USD/JPY
The USD/JPY pair initially tried to rally during the course of the session on Friday but turned back around as the 113 level was a bit too rich for the market. Because of this, we ended up forming a fairly negative candle and it looks like we’re going to go lower to try to test the bottom again. This makes a lot of sense, as this pair is very sensitive to risk appetite. There seems to be a lot of concern around the world right now, and as stock markets fall this pair will house well. Also, recently the Federal Reserve has had to admit that raising interest rates probably isn’t going to happen anytime soon, and with that it’s likely that the US dollar could continue to lose some strength against the Japanese yen as both central banks looks set to sit fairly still.
NZD/USD
The NZD/USD pair went back and forth during the course of the day on Friday, and ended up forming a bit of a hammer. The hammer of course is a rather supportive candle, and as a result I would not be surprised at all to see this market go higher. If it does, I don’t expect any type of break of the resistance above which I see at the 0.6750 level. At that we are simply going to continue to go back and forth as the commodity markets are extraordinarily volatile, and of course are somewhat directionless that point in time.

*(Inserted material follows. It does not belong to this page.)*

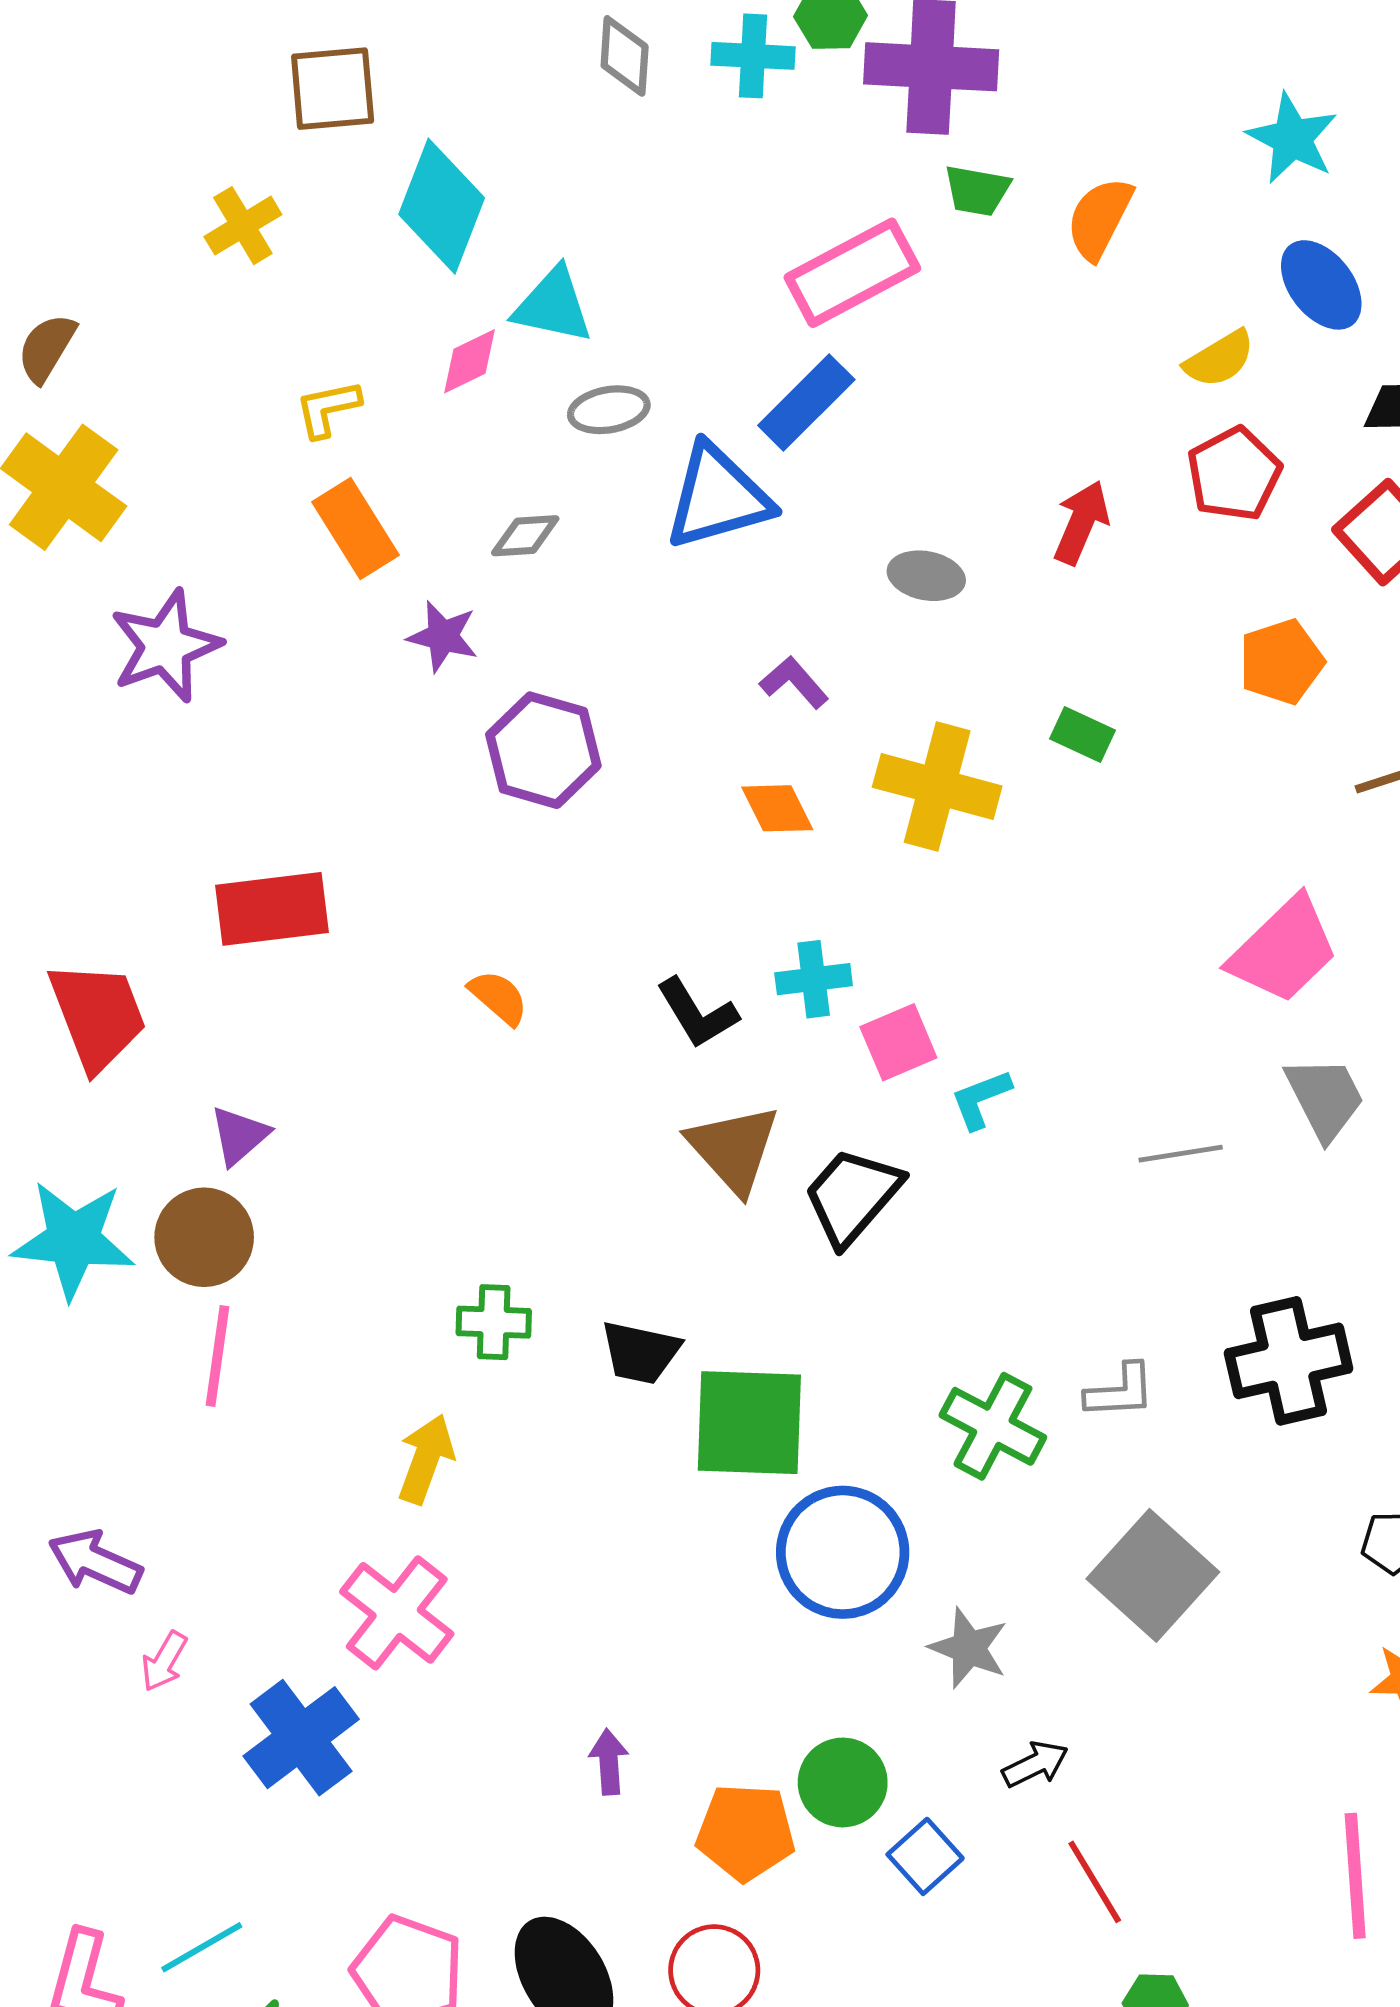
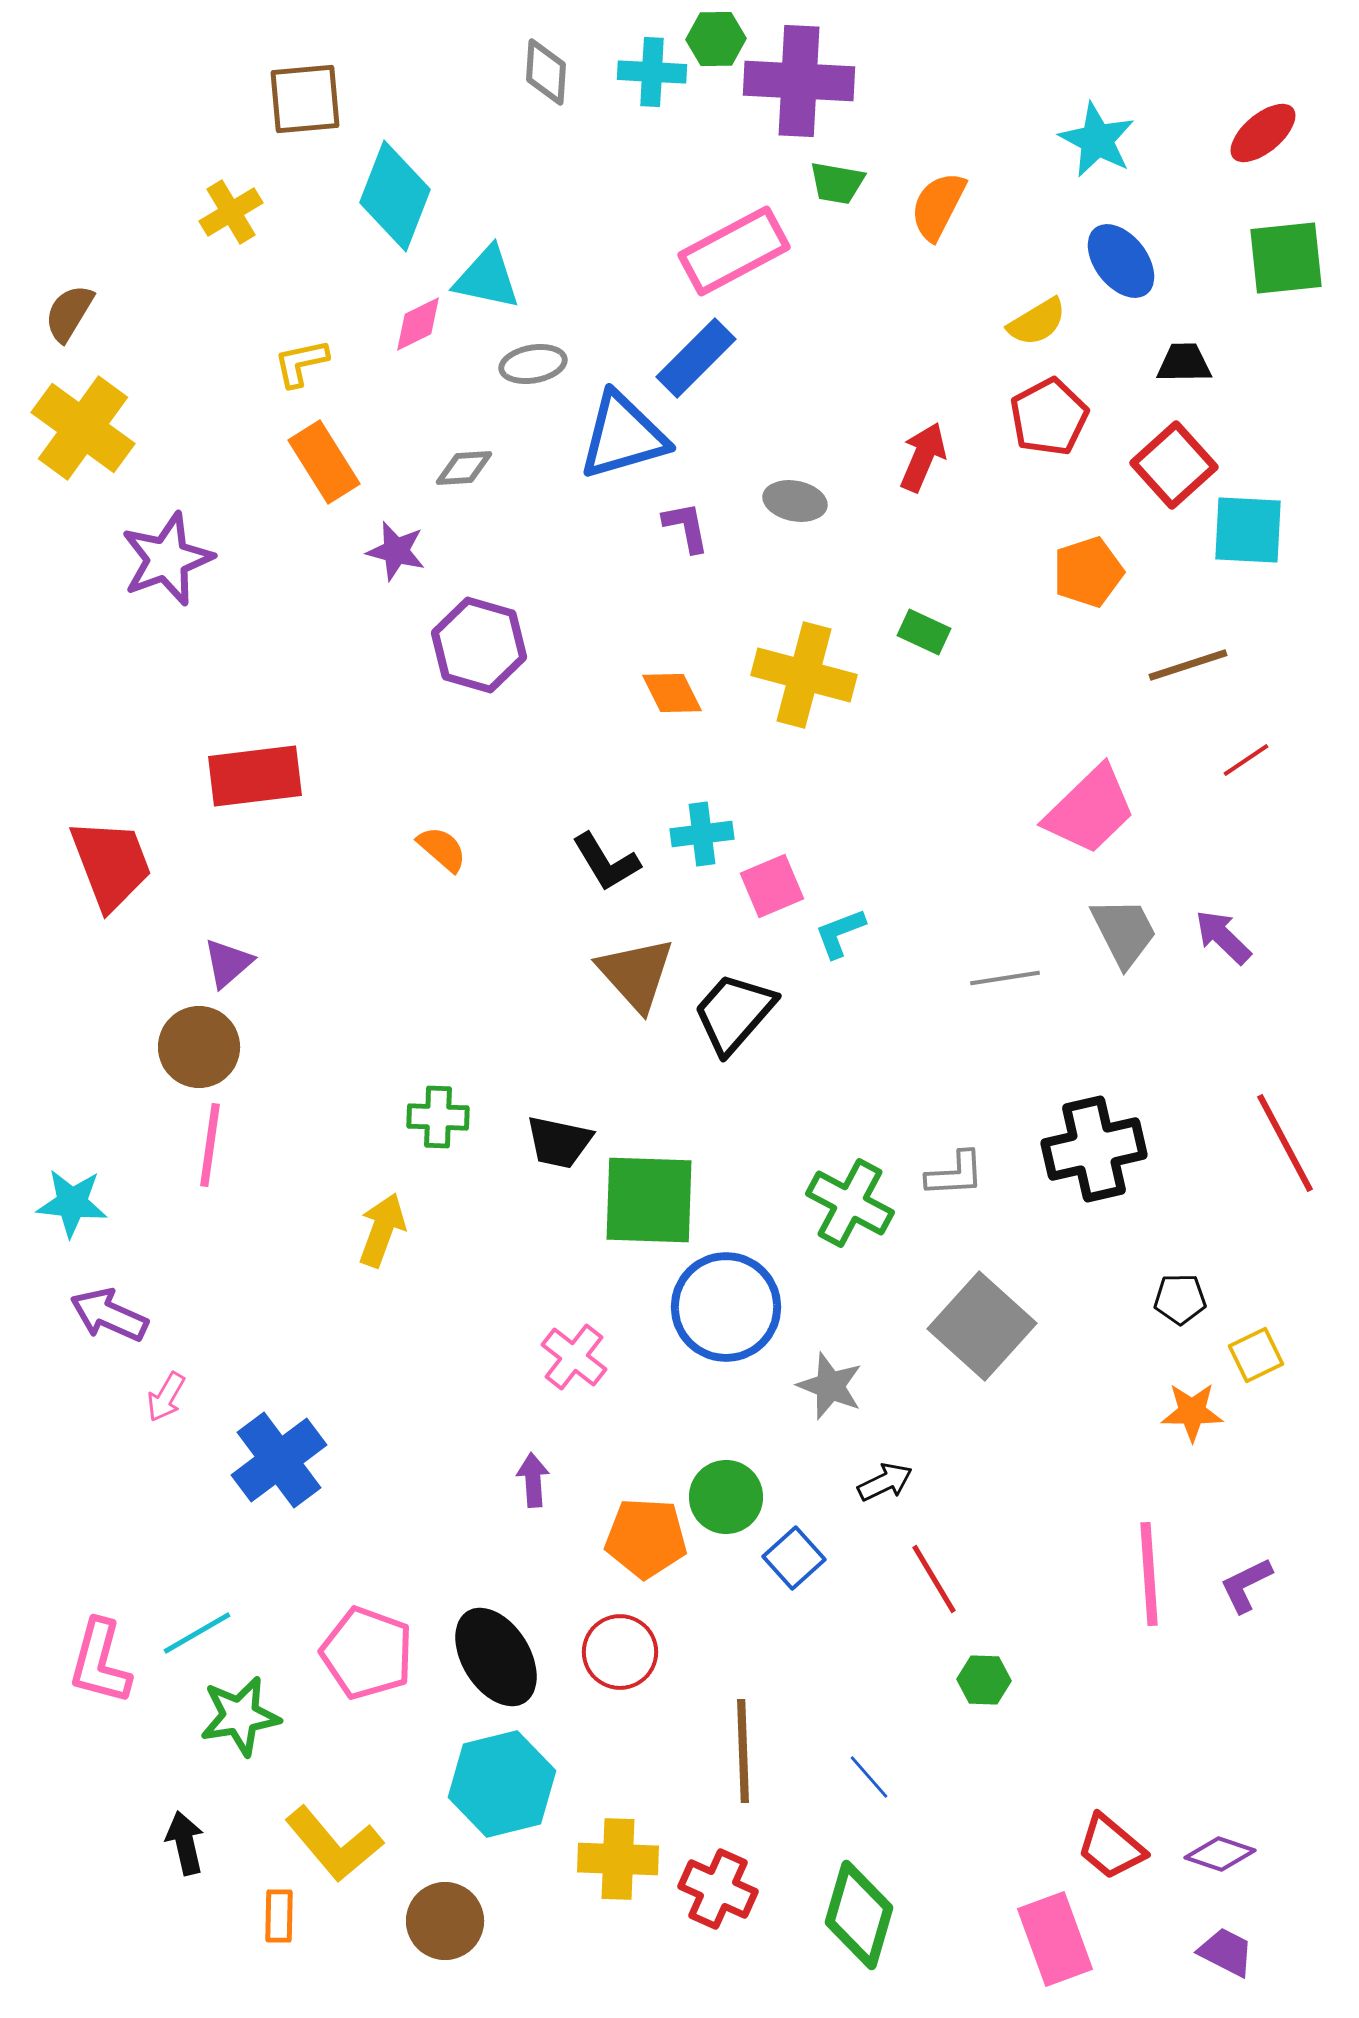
purple L-shape: (794, 682) -> (686, 527), moved, turned 30
cyan star: (73, 1240) -> (72, 1203), moved, size x0.7
pink cross: (397, 1613) -> (574, 1357), moved, size x0.7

I think that short-term traders will be attracted to this market because we had such a well-defined trading range, which I also see the bottom at the 0.65 handle. At this moment though, we are essentially in the center of this area so although it looks like we’re going higher, it’s not necessarily the optimal place to place a trade. Because of this, I’m going to sit on the sidelines and perhaps wait for some type of pullback in order to start buying.